Asia Artwork Archive (AAA) presents a brand new exhibition for Hong Kong’s Artwork Month, In Our Personal Yard, that delves into the artistic impulses and types of gathering throughout the girls’s actions in South Asia from the Nineteen Eighties onwards, by means of the archives of artists Sheba Chhachhi and Lala Rukh. The exhibition will likely be on view at AAA’s library from 20 March to 30 August. The exhibition is open to the general public freed from cost. The exhibition is part of AAA’s analysis initiative on gender in artwork historical past, highlighting narratives that emphasise communities and exchanges throughout the cultural subject.
“In Our Personal Yard” explores the artistic impulses and types of gathering throughout the girls’s actions in South Asia from the Nineteen Eighties onward. Developed as a collaboration between AAA’s Hong Kong and New Delhi groups, the exhibition engages the non-public archives of artists Sheba Chhachhi and Lala Rukh—who performed very important roles as organisers and documenters—showcasing their archival supplies and artworks alongside contributions from a various neighborhood of feminist practitioners and organisations within the area.
Sheba Chhachhi and Lala Rukh’s archives function a focus for exploring the affective registers generated by the ladies’s actions. The show begins with the artists’ intensive photograph documentation, capturing the varied websites of gathering that outlined this pivotal second—from small-scale, intimate workshops and seminars to avenue actions in addition to regional and worldwide gatherings. It showcases how ephemeral supplies comparable to posters, booklets, and songs problem conventions of the archive of their circulation and immediacy, shifting at a tempo that eludes seize. The archival supplies present extra context for the three artworks on show—Lala Rukh’s Sigiriya III: Night time (1993) and sound work Subh-e-Umeed (2008), and Sheba Chhachhi’s mild field set up The Yamuna Collection (2005). Maryam Rahman’s Lala Rukh: Artwork, Love & Feminism (2025), a youngsters’s e book narrating the artist’s contributions, additionally accompanies the exhibition.

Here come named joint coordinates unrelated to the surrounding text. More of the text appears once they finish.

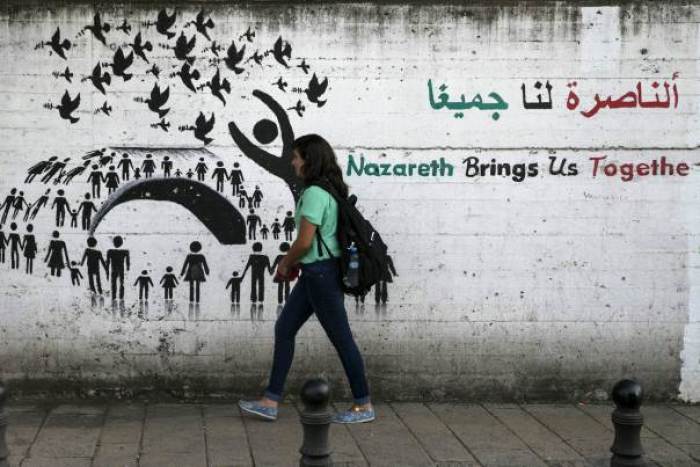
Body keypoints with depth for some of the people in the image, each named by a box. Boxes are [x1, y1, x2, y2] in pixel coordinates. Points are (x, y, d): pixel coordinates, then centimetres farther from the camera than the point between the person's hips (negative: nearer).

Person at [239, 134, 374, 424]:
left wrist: (285, 264, -4)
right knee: (284, 329, 11)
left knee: (340, 337, -1)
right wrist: (292, 262, 13)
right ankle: (271, 402, 15)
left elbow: (305, 241, -21)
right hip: (315, 272, 10)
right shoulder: (328, 190, 12)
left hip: (321, 273, -10)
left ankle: (363, 406, 10)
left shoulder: (315, 193, -19)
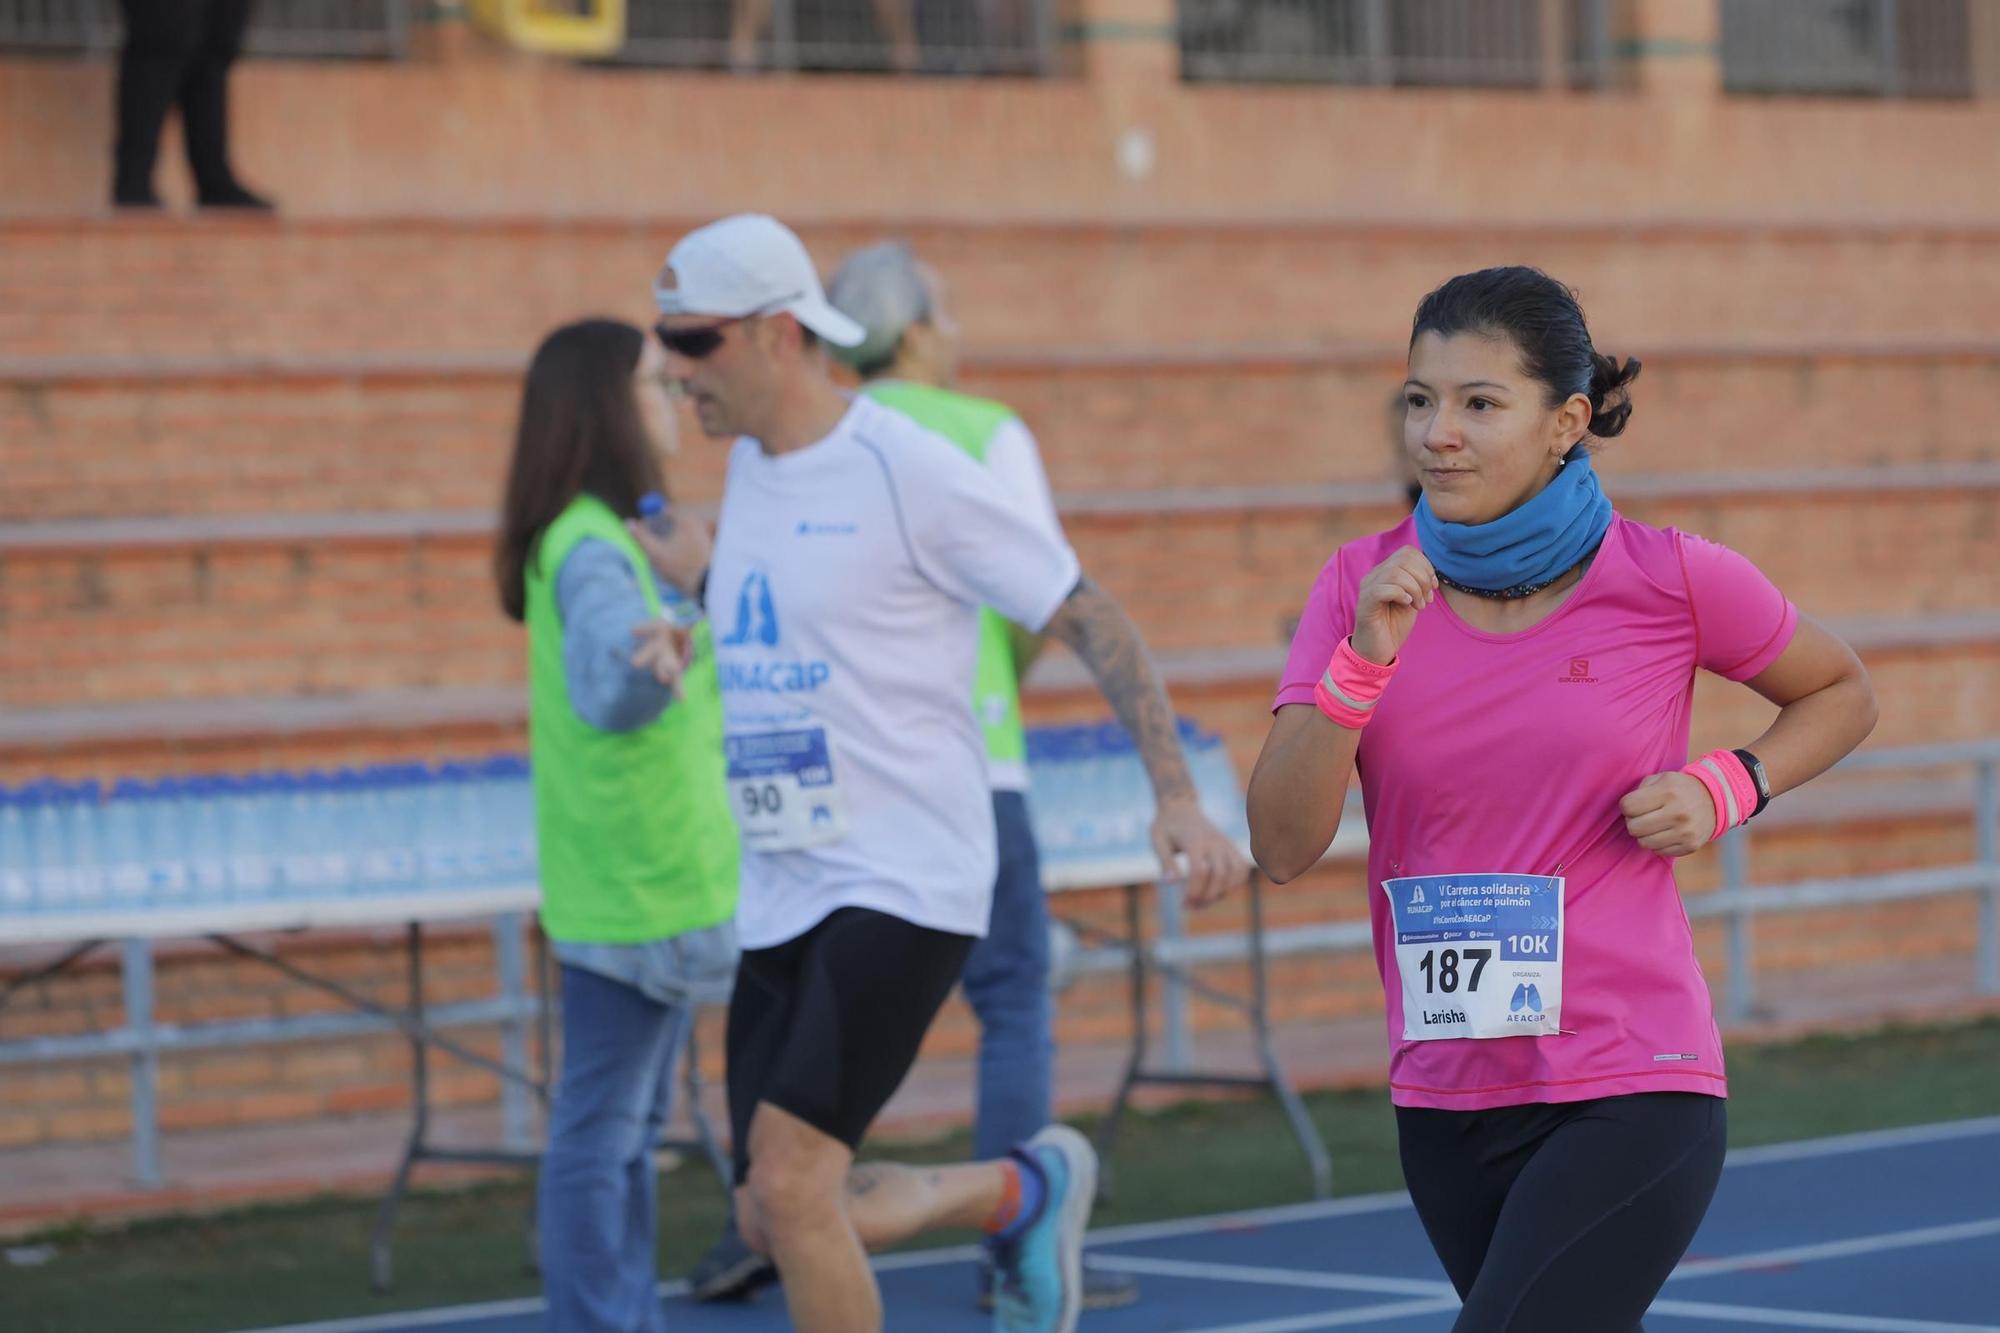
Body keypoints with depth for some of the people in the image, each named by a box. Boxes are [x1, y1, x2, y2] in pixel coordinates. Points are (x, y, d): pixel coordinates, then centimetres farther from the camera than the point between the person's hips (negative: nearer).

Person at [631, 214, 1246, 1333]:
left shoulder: (907, 470, -12)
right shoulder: (750, 465, 11)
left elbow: (1091, 620, -9)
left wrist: (1179, 798, -17)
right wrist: (655, 564, 17)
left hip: (906, 888, -8)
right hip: (780, 901, 8)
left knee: (790, 1186, -20)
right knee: (779, 1225, 6)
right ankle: (1025, 1190, 30)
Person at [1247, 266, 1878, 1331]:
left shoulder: (1668, 580, -7)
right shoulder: (1363, 586, -1)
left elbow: (1840, 694, 11)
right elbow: (1281, 847, -8)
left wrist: (1726, 789, -7)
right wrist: (1365, 656, -20)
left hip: (1631, 1095, -4)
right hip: (1446, 1105, 4)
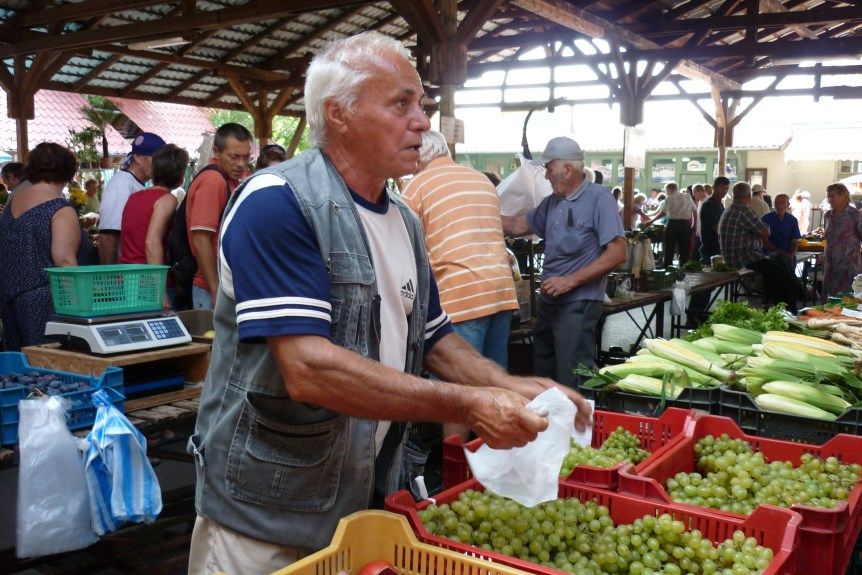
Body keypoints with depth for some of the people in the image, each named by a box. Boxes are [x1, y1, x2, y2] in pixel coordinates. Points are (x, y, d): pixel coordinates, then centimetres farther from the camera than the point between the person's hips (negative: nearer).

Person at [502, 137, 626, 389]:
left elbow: (617, 253, -19)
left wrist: (570, 281, -21)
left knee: (572, 381, -3)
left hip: (578, 304, -8)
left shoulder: (599, 198, -13)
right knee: (542, 373, 19)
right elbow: (519, 225, 21)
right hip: (549, 300, 8)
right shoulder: (553, 202, 11)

Moreover, the exhibition invitations Asian Feminist Studio for Artwork and Analysis (AFSAR), a recent collective and digital platform with members from throughout Asia and its diasporas, to reply to the concepts and supplies on show. AFSAR members current Shifting Hums (2025), a web based radio station that unfolds all through the exhibition, that includes readings, songs, interviews, and subject recordings, culminating in an onsite gathering. A collection of guided excursions and public programmes will likely be held together with the exhibition.
“In Our Personal Yard” is generously supported by Mimi Brown & Alp Erçil and the AAA Ladies and Gender Variety Fund.
Media companions for “In Our Personal Yard” are ArtReview Asia and Mousse.